Dataset items
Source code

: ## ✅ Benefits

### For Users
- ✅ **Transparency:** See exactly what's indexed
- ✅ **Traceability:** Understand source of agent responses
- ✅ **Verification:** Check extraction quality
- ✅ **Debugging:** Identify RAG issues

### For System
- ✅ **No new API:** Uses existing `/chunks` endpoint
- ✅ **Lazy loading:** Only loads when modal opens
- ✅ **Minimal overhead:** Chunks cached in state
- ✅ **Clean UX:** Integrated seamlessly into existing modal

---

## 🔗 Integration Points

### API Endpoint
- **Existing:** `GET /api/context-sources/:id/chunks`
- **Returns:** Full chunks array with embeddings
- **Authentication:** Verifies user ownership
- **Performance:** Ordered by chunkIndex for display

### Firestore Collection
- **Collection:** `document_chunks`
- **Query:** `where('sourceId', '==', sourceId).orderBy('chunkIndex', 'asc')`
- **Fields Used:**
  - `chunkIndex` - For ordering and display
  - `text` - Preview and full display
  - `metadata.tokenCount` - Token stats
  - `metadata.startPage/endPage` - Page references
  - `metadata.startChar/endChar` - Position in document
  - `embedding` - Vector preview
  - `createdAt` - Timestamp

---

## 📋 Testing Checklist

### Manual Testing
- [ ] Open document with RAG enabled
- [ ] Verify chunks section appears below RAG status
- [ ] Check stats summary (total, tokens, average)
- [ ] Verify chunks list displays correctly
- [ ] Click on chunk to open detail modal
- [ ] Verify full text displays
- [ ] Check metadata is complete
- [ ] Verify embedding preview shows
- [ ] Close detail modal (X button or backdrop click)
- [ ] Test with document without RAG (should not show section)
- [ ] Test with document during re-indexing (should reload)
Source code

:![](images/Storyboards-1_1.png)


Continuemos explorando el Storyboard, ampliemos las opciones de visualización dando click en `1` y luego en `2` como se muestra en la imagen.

What needs to be done
The lines in the records above that include the word "chunkIndex" must be copied out.

Problem solution
- **Performance:** Ordered by chunkIndex for display
- **Query:** `where('sourceId', '==', sourceId).orderBy('chunkIndex', 'asc')`
  - `chunkIndex` - For ordering and display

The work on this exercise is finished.